:: What is being asked ::
Write out the data in full, exactly as shown.

:: Study material ::
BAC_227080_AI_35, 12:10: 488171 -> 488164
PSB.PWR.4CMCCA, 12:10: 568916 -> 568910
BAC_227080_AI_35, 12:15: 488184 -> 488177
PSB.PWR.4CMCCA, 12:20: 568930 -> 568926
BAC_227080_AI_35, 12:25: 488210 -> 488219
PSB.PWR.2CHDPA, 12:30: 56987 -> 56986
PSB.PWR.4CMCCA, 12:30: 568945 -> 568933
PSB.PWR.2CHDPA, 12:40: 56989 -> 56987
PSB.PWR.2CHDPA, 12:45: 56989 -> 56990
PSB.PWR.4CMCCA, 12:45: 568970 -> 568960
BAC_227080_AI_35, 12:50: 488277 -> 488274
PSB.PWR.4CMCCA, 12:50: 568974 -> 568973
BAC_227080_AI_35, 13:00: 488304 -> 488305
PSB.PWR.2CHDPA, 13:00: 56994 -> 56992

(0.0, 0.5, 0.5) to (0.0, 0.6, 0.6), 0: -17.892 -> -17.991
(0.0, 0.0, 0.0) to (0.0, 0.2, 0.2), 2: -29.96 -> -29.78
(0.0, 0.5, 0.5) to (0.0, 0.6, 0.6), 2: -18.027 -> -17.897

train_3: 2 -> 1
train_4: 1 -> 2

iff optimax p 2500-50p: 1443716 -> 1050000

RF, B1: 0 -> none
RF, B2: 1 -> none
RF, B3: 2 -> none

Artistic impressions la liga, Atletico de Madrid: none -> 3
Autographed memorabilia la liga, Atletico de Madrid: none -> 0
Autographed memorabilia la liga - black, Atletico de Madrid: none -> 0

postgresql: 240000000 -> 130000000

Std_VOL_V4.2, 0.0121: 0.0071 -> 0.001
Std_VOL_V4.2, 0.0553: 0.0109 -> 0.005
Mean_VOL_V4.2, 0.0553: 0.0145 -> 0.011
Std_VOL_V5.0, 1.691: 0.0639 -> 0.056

:: Exercise solution ::
BAC_227080_AI_35, 12:10: 488171 -> 488164
PSB.PWR.4CMCCA, 12:10: 568916 -> 568910
BAC_227080_AI_35, 12:15: 488184 -> 488177
PSB.PWR.4CMCCA, 12:20: 568930 -> 568926
BAC_227080_AI_35, 12:25: 488210 -> 488219
PSB.PWR.2CHDPA, 12:30: 56987 -> 56986
PSB.PWR.4CMCCA, 12:30: 568945 -> 568933
PSB.PWR.2CHDPA, 12:40: 56989 -> 56987
PSB.PWR.2CHDPA, 12:45: 56989 -> 56990
PSB.PWR.4CMCCA, 12:45: 568970 -> 568960
BAC_227080_AI_35, 12:50: 488277 -> 488274
PSB.PWR.4CMCCA, 12:50: 568974 -> 568973
BAC_227080_AI_35, 13:00: 488304 -> 488305
PSB.PWR.2CHDPA, 13:00: 56994 -> 56992

(0.0, 0.5, 0.5) to (0.0, 0.6, 0.6), 0: -17.892 -> -17.991
(0.0, 0.0, 0.0) to (0.0, 0.2, 0.2), 2: -29.96 -> -29.78
(0.0, 0.5, 0.5) to (0.0, 0.6, 0.6), 2: -18.027 -> -17.897

train_3: 2 -> 1
train_4: 1 -> 2

iff optimax p 2500-50p: 1443716 -> 1050000

RF, B1: 0 -> none
RF, B2: 1 -> none
RF, B3: 2 -> none

Artistic impressions la liga, Atletico de Madrid: none -> 3
Autographed memorabilia la liga, Atletico de Madrid: none -> 0
Autographed memorabilia la liga - black, Atletico de Madrid: none -> 0

postgresql: 240000000 -> 130000000

Std_VOL_V4.2, 0.0121: 0.0071 -> 0.001
Std_VOL_V4.2, 0.0553: 0.0109 -> 0.005
Mean_VOL_V4.2, 0.0553: 0.0145 -> 0.011
Std_VOL_V5.0, 1.691: 0.0639 -> 0.056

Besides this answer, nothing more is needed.